To get at the story behind these numbers a bit more, one only needs to consider the rising tide of DIY enthusiasts. The enthusiasm has propped the both home improvement and garden center categories. Pleasant outdoor living rose in popularity during the pandemic and continues to trend. Meanwhile, consumers have prioritized their food and beverage choices for quite some time now. But. the automotive category is making a slight comeback after a few down periods. Recall, supply chain and inventory woes have affected the automotive sector in the past, with more consumers staying put rather than upgrading their vehicles in response.

Slightly smaller upticks in May compared to April included furnishings ($11.209 billion from $11.165 billion); electronics and appliances ($7.623 billion from $7.608 billion); and general merchandise ($72.580 billion from $72.315 billion).

Gas stations, which enjoyed a rise over a handful of months, were on the slide in May, reporting in at $53.061 billion, down from $54.482 billion in April. Clothing and apparel also slid to $25.629 billion from $25.640 billion in April.

Chip West, retail and consumer behavior expert at Vericast, writes that the May Census Bureau results suggest, “sustained consumer spending in the face of economic headwinds including inflation, high borrowing costs and high interest rates combined with steadying energy prices.”

With our collective May spending priorities sorted, one last category I love to examine before signing off is the “treat yo self” category, which showed slight growth.

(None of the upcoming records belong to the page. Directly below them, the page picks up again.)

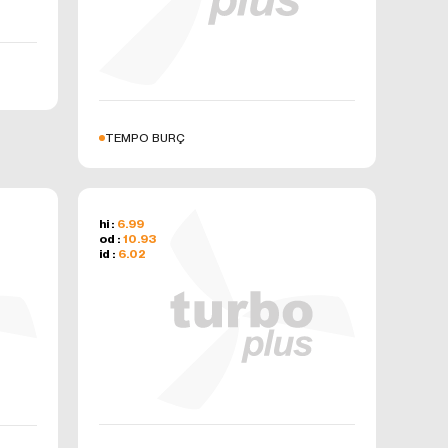
niz hizmet ve
çeren bu
ki
TEMPO BURÇ
 bir sonraki
hi :
6.99
od :
10.93
özellikleri
id :
6.02
 üzerinden
şlenen
ak üzere,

Both health and personal care and food and drinking services grew some. ($35.530 billion from $35.525 billion and $87.997 billion from $87.690 billion respectively.) Backing this result somewhat, we can turn back to the McKinsey report, which found that of the top five categories where consumers planned to splurge included restaurants and beauty and personal care.

Saunders wrote that with current growth shaping up in a “patchy and uneven” state, “while 2023 will not be a disaster, it will also be a much slower year.”

June numbers are expected to come out on July 18. Of interest will be the continued potential impact that summer vacations, back-to-school, and overall summer activities (think: cookouts) might have on these segments.